======== Given records ========

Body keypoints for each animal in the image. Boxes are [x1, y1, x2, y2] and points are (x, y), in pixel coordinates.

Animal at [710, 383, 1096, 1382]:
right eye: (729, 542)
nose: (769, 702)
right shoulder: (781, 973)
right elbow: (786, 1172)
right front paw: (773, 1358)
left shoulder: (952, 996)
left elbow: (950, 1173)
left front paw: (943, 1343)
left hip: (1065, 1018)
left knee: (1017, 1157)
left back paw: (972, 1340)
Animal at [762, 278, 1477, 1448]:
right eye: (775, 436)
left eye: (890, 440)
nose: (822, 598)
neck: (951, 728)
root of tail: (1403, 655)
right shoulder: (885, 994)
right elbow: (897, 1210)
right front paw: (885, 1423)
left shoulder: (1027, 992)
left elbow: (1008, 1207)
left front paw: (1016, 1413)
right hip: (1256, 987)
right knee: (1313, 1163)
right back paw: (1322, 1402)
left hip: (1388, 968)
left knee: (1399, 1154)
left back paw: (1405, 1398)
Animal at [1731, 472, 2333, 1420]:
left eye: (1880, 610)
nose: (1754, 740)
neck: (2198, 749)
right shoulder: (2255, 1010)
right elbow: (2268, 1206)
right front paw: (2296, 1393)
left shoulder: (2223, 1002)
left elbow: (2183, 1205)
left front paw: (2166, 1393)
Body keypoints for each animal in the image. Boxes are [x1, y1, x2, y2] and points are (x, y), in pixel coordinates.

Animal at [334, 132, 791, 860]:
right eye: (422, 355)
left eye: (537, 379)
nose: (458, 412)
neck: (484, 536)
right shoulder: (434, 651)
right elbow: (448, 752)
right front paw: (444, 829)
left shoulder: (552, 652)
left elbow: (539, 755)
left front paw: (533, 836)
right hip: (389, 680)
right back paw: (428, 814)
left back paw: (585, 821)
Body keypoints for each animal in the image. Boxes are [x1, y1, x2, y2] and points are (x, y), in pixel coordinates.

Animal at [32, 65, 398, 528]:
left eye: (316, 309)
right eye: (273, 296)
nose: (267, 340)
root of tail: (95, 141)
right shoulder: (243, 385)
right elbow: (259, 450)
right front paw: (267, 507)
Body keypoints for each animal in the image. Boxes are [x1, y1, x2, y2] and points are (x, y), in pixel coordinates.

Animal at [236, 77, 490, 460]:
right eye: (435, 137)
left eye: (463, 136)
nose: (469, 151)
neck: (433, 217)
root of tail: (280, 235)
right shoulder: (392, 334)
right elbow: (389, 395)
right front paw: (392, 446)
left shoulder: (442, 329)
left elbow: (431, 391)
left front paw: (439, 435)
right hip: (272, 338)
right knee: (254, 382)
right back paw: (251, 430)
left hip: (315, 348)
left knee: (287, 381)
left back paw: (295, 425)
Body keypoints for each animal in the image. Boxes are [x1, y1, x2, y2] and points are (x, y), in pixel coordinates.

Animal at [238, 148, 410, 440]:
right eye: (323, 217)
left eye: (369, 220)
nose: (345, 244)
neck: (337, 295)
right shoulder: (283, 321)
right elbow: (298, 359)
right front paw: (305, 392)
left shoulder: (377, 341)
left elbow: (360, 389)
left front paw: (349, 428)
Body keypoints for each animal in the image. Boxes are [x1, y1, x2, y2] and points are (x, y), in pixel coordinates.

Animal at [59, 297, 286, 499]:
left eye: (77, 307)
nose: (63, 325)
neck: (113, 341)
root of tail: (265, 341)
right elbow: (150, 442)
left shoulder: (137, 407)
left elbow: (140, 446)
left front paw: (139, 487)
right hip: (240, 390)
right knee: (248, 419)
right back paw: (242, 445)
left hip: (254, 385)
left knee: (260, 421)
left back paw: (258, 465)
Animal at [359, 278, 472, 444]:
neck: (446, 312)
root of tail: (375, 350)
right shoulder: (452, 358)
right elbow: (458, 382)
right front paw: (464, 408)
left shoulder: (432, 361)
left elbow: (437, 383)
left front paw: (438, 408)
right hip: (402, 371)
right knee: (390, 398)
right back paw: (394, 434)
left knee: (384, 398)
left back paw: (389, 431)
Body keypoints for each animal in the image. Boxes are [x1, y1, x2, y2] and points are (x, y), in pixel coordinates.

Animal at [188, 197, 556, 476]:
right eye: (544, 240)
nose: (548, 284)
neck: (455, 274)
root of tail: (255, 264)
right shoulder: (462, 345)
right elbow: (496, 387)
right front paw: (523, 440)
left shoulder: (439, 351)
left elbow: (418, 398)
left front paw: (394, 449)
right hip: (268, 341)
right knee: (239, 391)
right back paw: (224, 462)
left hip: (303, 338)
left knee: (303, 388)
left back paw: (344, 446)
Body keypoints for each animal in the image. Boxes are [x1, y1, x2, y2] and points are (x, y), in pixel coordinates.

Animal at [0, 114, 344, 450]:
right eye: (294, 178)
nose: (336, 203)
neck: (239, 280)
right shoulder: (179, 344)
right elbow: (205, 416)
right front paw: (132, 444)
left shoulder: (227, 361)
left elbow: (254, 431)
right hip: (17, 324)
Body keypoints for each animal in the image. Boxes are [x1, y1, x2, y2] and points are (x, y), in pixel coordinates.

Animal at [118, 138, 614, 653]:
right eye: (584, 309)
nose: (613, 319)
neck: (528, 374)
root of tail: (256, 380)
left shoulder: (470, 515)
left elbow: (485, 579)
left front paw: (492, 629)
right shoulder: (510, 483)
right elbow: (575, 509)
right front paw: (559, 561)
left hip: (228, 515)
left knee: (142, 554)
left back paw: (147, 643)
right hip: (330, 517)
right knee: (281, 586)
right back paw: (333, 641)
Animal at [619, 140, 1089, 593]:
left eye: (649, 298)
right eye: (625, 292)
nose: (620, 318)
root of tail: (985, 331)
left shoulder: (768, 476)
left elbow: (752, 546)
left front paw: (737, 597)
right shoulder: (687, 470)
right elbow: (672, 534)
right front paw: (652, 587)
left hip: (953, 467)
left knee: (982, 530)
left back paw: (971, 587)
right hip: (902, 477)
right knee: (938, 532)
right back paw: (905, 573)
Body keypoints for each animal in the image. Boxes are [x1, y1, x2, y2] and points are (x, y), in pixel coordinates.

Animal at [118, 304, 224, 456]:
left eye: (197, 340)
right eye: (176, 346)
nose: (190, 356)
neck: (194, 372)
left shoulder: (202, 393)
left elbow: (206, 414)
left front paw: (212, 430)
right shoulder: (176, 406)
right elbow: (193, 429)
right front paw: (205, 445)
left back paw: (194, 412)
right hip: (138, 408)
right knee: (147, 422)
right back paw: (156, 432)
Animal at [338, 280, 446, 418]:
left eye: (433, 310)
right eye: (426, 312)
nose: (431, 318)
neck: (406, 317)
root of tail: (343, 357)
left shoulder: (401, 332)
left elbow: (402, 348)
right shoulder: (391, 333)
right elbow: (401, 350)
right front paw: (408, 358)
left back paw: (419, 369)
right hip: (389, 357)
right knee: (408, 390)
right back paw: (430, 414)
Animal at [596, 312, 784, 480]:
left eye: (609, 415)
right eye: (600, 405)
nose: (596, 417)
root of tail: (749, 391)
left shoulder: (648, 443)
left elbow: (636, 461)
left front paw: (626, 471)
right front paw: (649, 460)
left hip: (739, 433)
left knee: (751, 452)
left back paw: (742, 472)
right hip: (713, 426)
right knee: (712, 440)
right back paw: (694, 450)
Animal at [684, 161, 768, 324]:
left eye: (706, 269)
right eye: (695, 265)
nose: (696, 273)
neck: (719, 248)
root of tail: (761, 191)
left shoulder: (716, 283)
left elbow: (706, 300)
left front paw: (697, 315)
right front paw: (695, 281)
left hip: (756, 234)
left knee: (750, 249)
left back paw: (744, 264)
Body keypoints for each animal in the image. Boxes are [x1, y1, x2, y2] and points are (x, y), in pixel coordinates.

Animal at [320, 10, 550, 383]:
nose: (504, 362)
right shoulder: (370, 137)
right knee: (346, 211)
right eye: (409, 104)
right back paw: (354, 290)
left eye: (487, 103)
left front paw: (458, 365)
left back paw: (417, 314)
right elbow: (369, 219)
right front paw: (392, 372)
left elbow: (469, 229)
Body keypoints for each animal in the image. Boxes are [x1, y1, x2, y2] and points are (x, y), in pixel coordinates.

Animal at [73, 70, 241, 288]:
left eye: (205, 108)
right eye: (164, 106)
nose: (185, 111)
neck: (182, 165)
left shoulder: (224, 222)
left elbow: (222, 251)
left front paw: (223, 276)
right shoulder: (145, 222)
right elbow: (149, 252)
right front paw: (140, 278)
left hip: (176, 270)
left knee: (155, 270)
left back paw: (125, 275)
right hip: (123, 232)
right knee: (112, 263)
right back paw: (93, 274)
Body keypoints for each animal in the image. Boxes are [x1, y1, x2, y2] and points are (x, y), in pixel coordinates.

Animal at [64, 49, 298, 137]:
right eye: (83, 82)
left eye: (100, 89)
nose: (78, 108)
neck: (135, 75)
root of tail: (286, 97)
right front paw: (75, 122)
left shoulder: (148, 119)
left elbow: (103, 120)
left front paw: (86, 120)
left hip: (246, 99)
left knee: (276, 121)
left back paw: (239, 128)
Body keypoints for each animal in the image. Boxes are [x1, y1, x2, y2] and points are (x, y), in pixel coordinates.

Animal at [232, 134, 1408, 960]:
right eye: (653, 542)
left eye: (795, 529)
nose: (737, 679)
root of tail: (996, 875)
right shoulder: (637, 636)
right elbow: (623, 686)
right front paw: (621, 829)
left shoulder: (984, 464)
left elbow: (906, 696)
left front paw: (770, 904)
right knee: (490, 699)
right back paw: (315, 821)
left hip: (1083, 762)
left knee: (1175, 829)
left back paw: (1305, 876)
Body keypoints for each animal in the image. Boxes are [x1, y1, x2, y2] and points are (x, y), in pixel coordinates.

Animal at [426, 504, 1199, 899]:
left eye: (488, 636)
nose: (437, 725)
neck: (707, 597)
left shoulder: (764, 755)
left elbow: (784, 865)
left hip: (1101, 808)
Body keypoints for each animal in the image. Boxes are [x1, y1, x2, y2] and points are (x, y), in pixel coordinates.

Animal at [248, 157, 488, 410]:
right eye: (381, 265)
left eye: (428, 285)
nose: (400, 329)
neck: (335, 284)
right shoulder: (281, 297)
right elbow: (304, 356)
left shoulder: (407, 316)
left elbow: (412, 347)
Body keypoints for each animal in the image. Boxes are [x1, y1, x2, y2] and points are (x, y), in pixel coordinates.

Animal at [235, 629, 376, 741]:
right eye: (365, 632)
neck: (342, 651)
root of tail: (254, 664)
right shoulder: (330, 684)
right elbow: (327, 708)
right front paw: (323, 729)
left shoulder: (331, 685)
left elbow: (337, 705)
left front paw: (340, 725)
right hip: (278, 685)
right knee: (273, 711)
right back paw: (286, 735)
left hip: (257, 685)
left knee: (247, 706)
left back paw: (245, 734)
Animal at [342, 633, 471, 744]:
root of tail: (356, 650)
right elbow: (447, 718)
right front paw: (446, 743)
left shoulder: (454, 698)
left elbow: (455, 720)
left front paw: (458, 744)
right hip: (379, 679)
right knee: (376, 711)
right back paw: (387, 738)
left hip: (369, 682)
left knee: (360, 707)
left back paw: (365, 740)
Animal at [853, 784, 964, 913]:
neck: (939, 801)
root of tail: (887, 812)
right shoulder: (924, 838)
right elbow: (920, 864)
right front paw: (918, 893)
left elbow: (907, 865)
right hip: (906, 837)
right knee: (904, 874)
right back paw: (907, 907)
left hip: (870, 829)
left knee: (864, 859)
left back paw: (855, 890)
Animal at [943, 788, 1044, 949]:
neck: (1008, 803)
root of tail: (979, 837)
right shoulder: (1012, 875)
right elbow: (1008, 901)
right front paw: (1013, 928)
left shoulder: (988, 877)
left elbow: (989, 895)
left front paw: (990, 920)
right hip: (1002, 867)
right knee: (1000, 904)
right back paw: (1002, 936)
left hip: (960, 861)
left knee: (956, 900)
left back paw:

========

### Goal of the exercise:
Set down, unchanged, only those lines above that fall between the line with "neck: (707, 597)" and the line with "left elbow: (455, 720)", the two end lines included.

### Answer:
neck: (707, 597)
left shoulder: (764, 755)
left elbow: (784, 865)
left hip: (1101, 808)
Body keypoints for each animal in the image. Boxes are [x1, y1, x2, y2] and points are (x, y), in pixel coordinates.

Animal at [248, 157, 488, 410]:
right eye: (381, 265)
left eye: (428, 285)
nose: (400, 329)
neck: (335, 284)
right shoulder: (281, 297)
right elbow: (304, 356)
left shoulder: (407, 316)
left elbow: (412, 347)
Body keypoints for each animal in the image. Boxes are [x1, y1, x2, y2] and points are (x, y), in pixel coordinates.

Animal at [235, 629, 376, 741]:
right eye: (365, 632)
neck: (342, 651)
root of tail: (254, 664)
right shoulder: (330, 684)
right elbow: (327, 708)
right front paw: (323, 729)
left shoulder: (331, 685)
left elbow: (337, 705)
left front paw: (340, 725)
right hip: (278, 685)
right knee: (273, 711)
right back paw: (286, 735)
left hip: (257, 685)
left knee: (247, 706)
left back paw: (245, 734)
Animal at [342, 633, 471, 744]:
root of tail: (356, 650)
right elbow: (447, 718)
right front paw: (446, 743)
left shoulder: (454, 698)
left elbow: (455, 720)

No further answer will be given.